Diagnostic analysis answers why a particular scenario occurred. While descriptive analysis results in a data for a specific subject, Diagnostic analysis digs into reason for data produced by descriptive analysis. Business at a particular demographic may witness high growth rate. Diagnostic analysis gives implications on what attributed to this growth. The analysis also leads to potentials marketing efforts that lead to this growth.
Prescriptive analysis combines the data from predictive, descriptive, and diagnostic analysis and provides a data that can be used to plan or implement strategies for business. This is the pointer data for business in deciding the future course of business.
Data Scientists and Analysts use data analytics in research and business to boost performance and improve their bottom line. Data analysis helps organization understand their customers, evaluate their ad campaigns, personalize content, create content strategies and develop products.

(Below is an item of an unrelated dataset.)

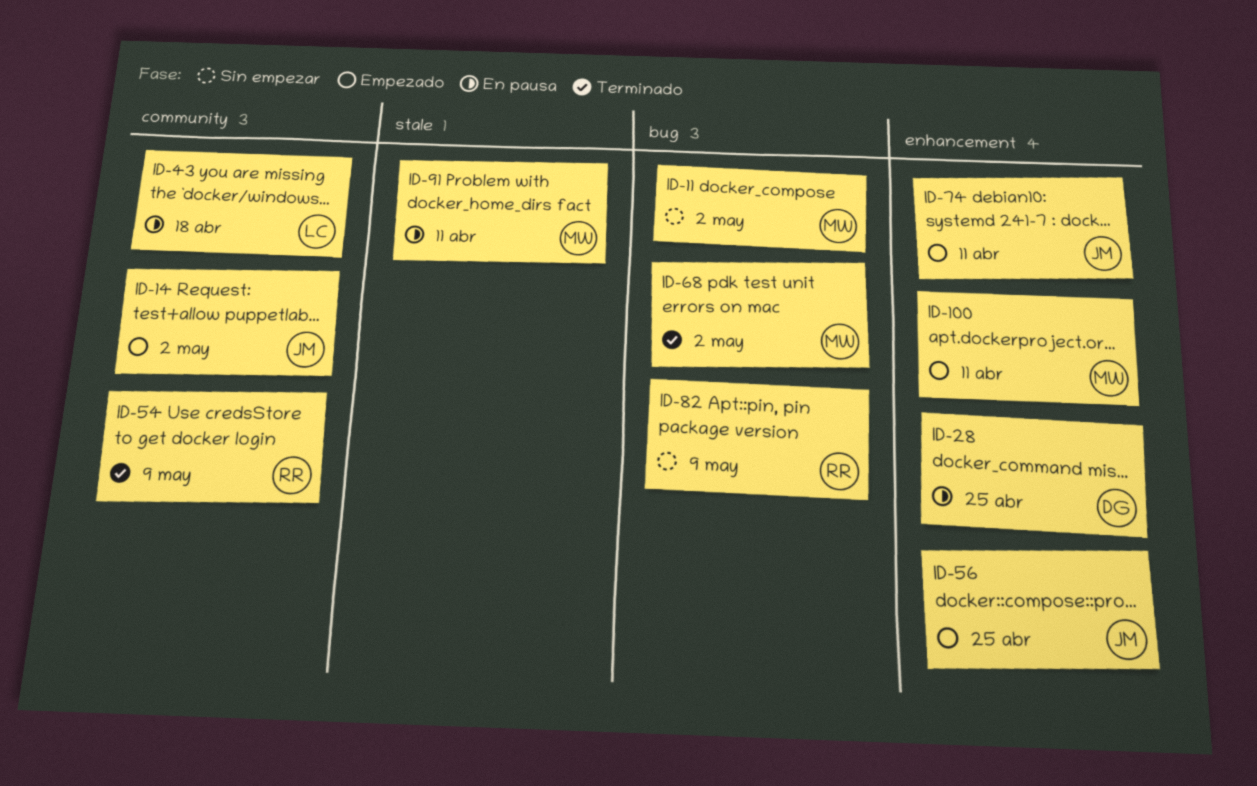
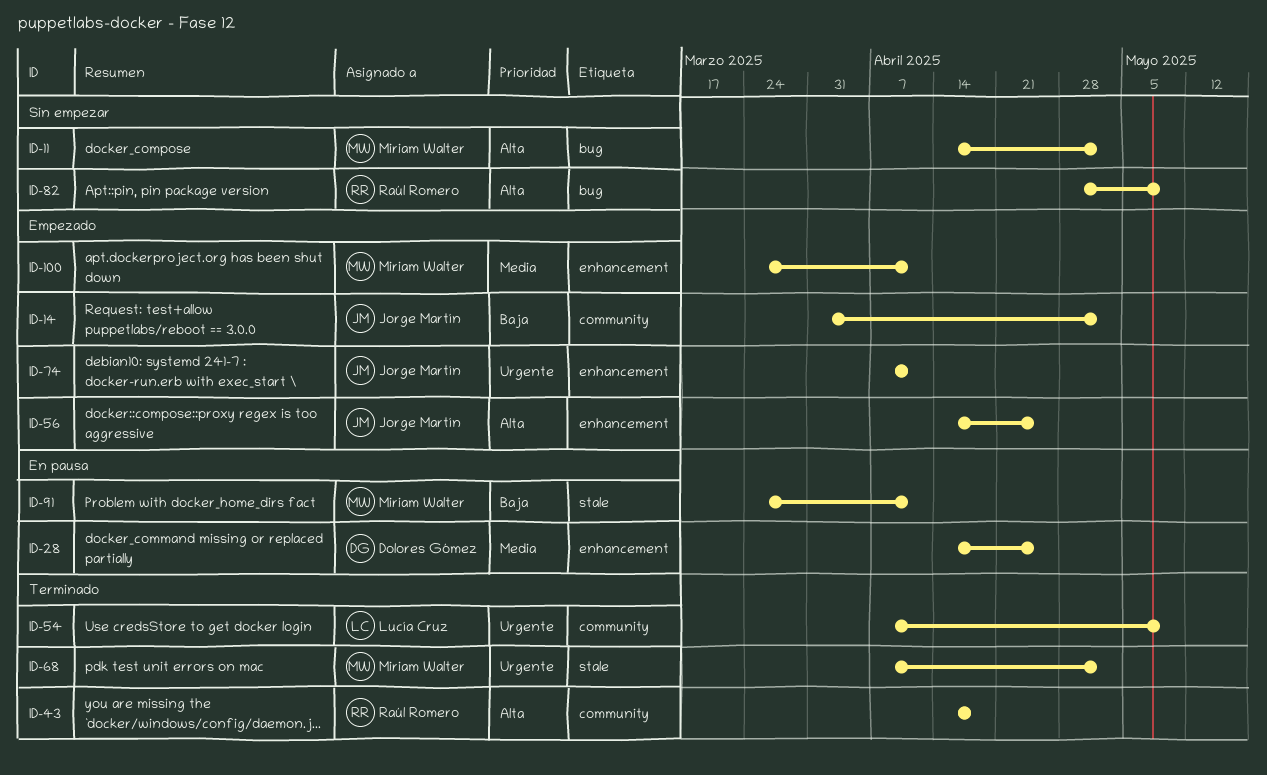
ID-43, status: En pausa -> Terminado
ID-43, owner: Lucía Cruz -> Raúl Romero
ID-54, owner: Raúl Romero -> Lucía Cruz
ID-68, label: bug -> stale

Data Analytics for Business
Basically, analytics is about making good business decisions. Just giving reports with numbers doesn’t help. We must provide information in a way that best suits our decision-makers.
— Director of HR analytics for an entertainment company
Data analytics are in high demand across all industries. Organizations can gain a competitive edge from data analysis insights. Data analysis has become more accessible than ever before. This indispensable data can be used to maximize profits and customize user or customer experience to increase efficiency and loyalty.
Implementing data analytics for business
First step towards implementing data analytics is what data to collect and how it can be collected. Data can be derived from social media, GPS, other transaction information and various other sources.
Next step is to evaluate the accuracy of data and its relevance to business goals and strategy.
Finally it has to be transformed into information that can be easily understood. The data analyzed is then used as a pointer to improve the business. Organizations may use it to tighten its security, drive traffic to its website, refine customer service or build revenue directly.
Benefits of using Data analytics for your business
1. Better decision making
Quick rate and speed of information gathering empowers organizations to make quicker and more efficient decisions and minimum financial losses.
2. Excellent data access
The data stored is easily managed using analytics. The authorized user has full access to the information stored.
3. Improved performance
Analytics helps organizations to anticipate their capacity to meet client’s request. This has also helped them to achieve customer requirements and meet their commitment
4. Effective revenue
Analytics help generate higher revenues
5. Personalize the customer experience
Customer data is collected from many channels eg. retail, social media e-commerce
6. Streamline Operations
Operational efficiency is streamlined through data analytics
7. Mitigate risk and handle setbacks
Risks are inevitable part of Business. They include customer or employee theft, employee safety, legal liability etc.
8. Enhance Security
All organizations face data security threat.Organisations use data analytics to diagnose the causes of past data breaches by processing and visualizing relevant data.